Data ->
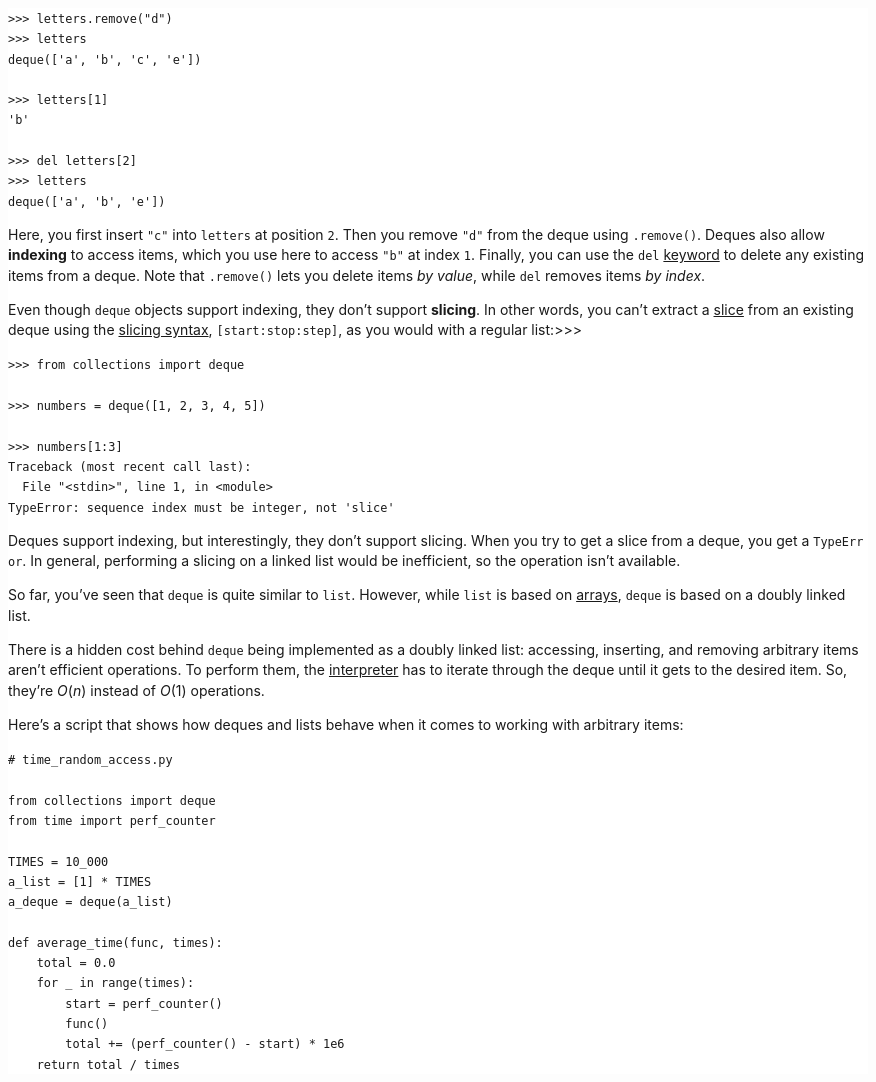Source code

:     >>> letters.remove("d")
    >>> letters
    deque(['a', 'b', 'c', 'e'])

    >>> letters[1]
    'b'

    >>> del letters[2]
    >>> letters
    deque(['a', 'b', 'e'])

Here, you first insert `"c"` into `letters` at position `2`. Then you remove `"d"` from the deque using `.remove()`. Deques also allow **indexing** to access items, which you use here to access `"b"` at index `1`. Finally, you can use the `del` [keyword](https://realpython.com/python-keywords/) to delete any existing items from a deque. Note that `.remove()` lets you delete items *by value*, while `del` removes items *by index*.

Even though `deque` objects support indexing, they don’t support **slicing**. In other words, you can’t extract a [slice](https://docs.python.org/3/glossary.html#term-slice) from an existing deque using the [slicing syntax](https://docs.python.org/3/whatsnew/2.3.html?highlight=slicing#extended-slices), `[start:stop:step]`, as you would with a regular list:&gt;&gt;&gt;

    >>> from collections import deque

    >>> numbers = deque([1, 2, 3, 4, 5])

    >>> numbers[1:3]
    Traceback (most recent call last):
      File "<stdin>", line 1, in <module>
    TypeError: sequence index must be integer, not 'slice'

Deques support indexing, but interestingly, they don’t support slicing. When you try to get a slice from a deque, you get a `TypeError`. In general, performing a slicing on a linked list would be inefficient, so the operation isn’t available.

So far, you’ve seen that `deque` is quite similar to `list`. However, while `list` is based on [arrays](https://en.wikipedia.org/wiki/Array_data_structure), `deque` is based on a doubly linked list.

There is a hidden cost behind `deque` being implemented as a doubly linked list: accessing, inserting, and removing arbitrary items aren’t efficient operations. To perform them, the [interpreter](https://realpython.com/interacting-with-python/#starting-the-interpreter) has to iterate through the deque until it gets to the desired item. So, they’re *O*(*n*) instead of *O*(1) operations.

Here’s a script that shows how deques and lists behave when it comes to working with arbitrary items:

    # time_random_access.py

    from collections import deque
    from time import perf_counter

    TIMES = 10_000
    a_list = [1] * TIMES
    a_deque = deque(a_list)

    def average_time(func, times):
        total = 0.0
        for _ in range(times):
            start = perf_counter()
            func()
            total += (perf_counter() - start) * 1e6
        return total / times
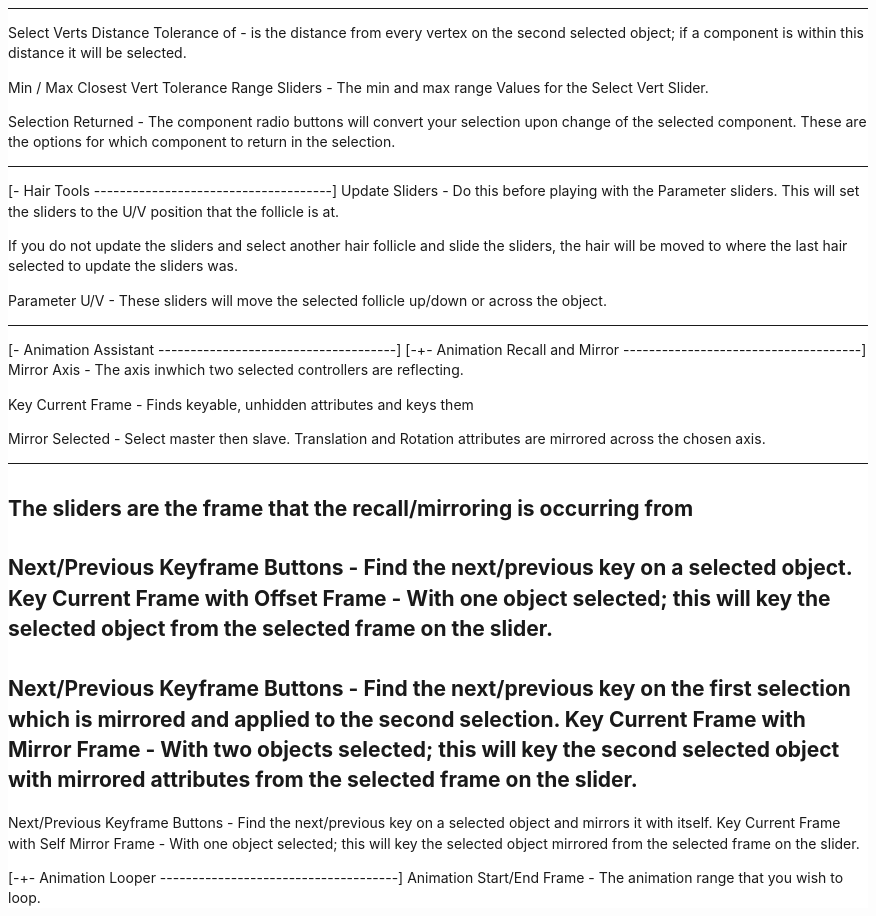 -----------------

Select Verts Distance Tolerance of - is the distance from every vertex on the second selected object; if a component is within this distance it will be selected.

Min / Max Closest Vert Tolerance Range Sliders - The min and max range Values for the Select Vert Slider.

  Selection Returned - The component radio buttons will convert your selection upon change of the selected component.  These are the options for which component to return in the selection.


---------------------------------------------------------------------------------------------


[- Hair Tools  -------------------------------------]
  Update Sliders - Do this before playing with the Parameter sliders.  This will set the sliders to the U/V position that the follicle is at.

  If you do not update the sliders and select another hair follicle and slide the sliders, the hair will be moved to where the last hair selected to update the sliders was.

  Parameter U/V - These sliders will move the selected follicle up/down or across the object.



---------------------------------------------------------------------------------------------



[- Animation Assistant  -------------------------------------]
[-+- Animation Recall and Mirror  -------------------------------------]
  Mirror Axis - The axis inwhich two selected controllers are reflecting.

  Key Current Frame - Finds keyable, unhidden attributes and keys them

  Mirror Selected - Select master then slave.  Translation and Rotation attributes are mirrored across the chosen axis.

-----------------
  The sliders are the frame that the recall/mirroring is occurring from
-----------------
  Next/Previous Keyframe Buttons - Find the next/previous key on a selected object.
  Key Current Frame with Offset Frame - With one object selected; this will key the selected object from the selected frame on the slider.
-----------------
  Next/Previous Keyframe Buttons - Find the next/previous key on the first selection which is mirrored and applied to the second selection.
  Key Current Frame with Mirror Frame - With two objects selected; this will key the second selected object with mirrored attributes from the selected frame on the slider.
-----------------
  Next/Previous Keyframe Buttons - Find the next/previous key on a selected object and mirrors it with itself.
  Key Current Frame with Self Mirror Frame - With one object selected; this will key the selected object mirrored from the selected frame on the slider.


[-+- Animation Looper  -------------------------------------]
  Animation Start/End Frame - The animation range that you wish to loop.
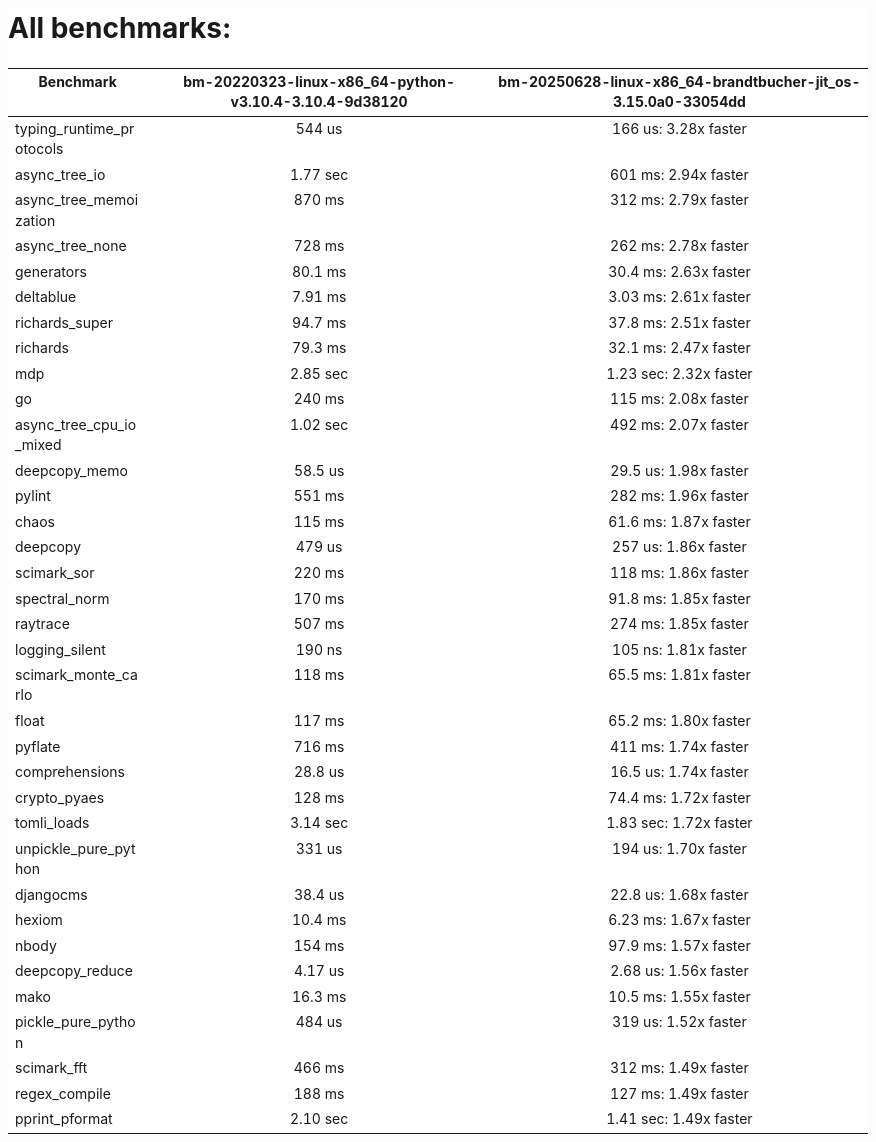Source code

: All benchmarks:
===============

| Benchmark                | bm-20220323-linux-x86_64-python-v3.10.4-3.10.4-9d38120 | bm-20250628-linux-x86_64-brandtbucher-jit_os-3.15.0a0-33054dd |
|--------------------------|:------------------------------------------------------:|:-------------------------------------------------------------:|
| typing_runtime_protocols | 544 us                                                 | 166 us: 3.28x faster                                          |
| async_tree_io            | 1.77 sec                                               | 601 ms: 2.94x faster                                          |
| async_tree_memoization   | 870 ms                                                 | 312 ms: 2.79x faster                                          |
| async_tree_none          | 728 ms                                                 | 262 ms: 2.78x faster                                          |
| generators               | 80.1 ms                                                | 30.4 ms: 2.63x faster                                         |
| deltablue                | 7.91 ms                                                | 3.03 ms: 2.61x faster                                         |
| richards_super           | 94.7 ms                                                | 37.8 ms: 2.51x faster                                         |
| richards                 | 79.3 ms                                                | 32.1 ms: 2.47x faster                                         |
| mdp                      | 2.85 sec                                               | 1.23 sec: 2.32x faster                                        |
| go                       | 240 ms                                                 | 115 ms: 2.08x faster                                          |
| async_tree_cpu_io_mixed  | 1.02 sec                                               | 492 ms: 2.07x faster                                          |
| deepcopy_memo            | 58.5 us                                                | 29.5 us: 1.98x faster                                         |
| pylint                   | 551 ms                                                 | 282 ms: 1.96x faster                                          |
| chaos                    | 115 ms                                                 | 61.6 ms: 1.87x faster                                         |
| deepcopy                 | 479 us                                                 | 257 us: 1.86x faster                                          |
| scimark_sor              | 220 ms                                                 | 118 ms: 1.86x faster                                          |
| spectral_norm            | 170 ms                                                 | 91.8 ms: 1.85x faster                                         |
| raytrace                 | 507 ms                                                 | 274 ms: 1.85x faster                                          |
| logging_silent           | 190 ns                                                 | 105 ns: 1.81x faster                                          |
| scimark_monte_carlo      | 118 ms                                                 | 65.5 ms: 1.81x faster                                         |
| float                    | 117 ms                                                 | 65.2 ms: 1.80x faster                                         |
| pyflate                  | 716 ms                                                 | 411 ms: 1.74x faster                                          |
| comprehensions           | 28.8 us                                                | 16.5 us: 1.74x faster                                         |
| crypto_pyaes             | 128 ms                                                 | 74.4 ms: 1.72x faster                                         |
| tomli_loads              | 3.14 sec                                               | 1.83 sec: 1.72x faster                                        |
| unpickle_pure_python     | 331 us                                                 | 194 us: 1.70x faster                                          |
| djangocms                | 38.4 us                                                | 22.8 us: 1.68x faster                                         |
| hexiom                   | 10.4 ms                                                | 6.23 ms: 1.67x faster                                         |
| nbody                    | 154 ms                                                 | 97.9 ms: 1.57x faster                                         |
| deepcopy_reduce          | 4.17 us                                                | 2.68 us: 1.56x faster                                         |
| mako                     | 16.3 ms                                                | 10.5 ms: 1.55x faster                                         |
| pickle_pure_python       | 484 us                                                 | 319 us: 1.52x faster                                          |
| scimark_fft              | 466 ms                                                 | 312 ms: 1.49x faster                                          |
| regex_compile            | 188 ms                                                 | 127 ms: 1.49x faster                                          |
| pprint_pformat           | 2.10 sec                                               | 1.41 sec: 1.49x faster                                        |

Directive -> How many lines in the entries above contain the word "across"? Reply with the number alone.

Answer box -> 2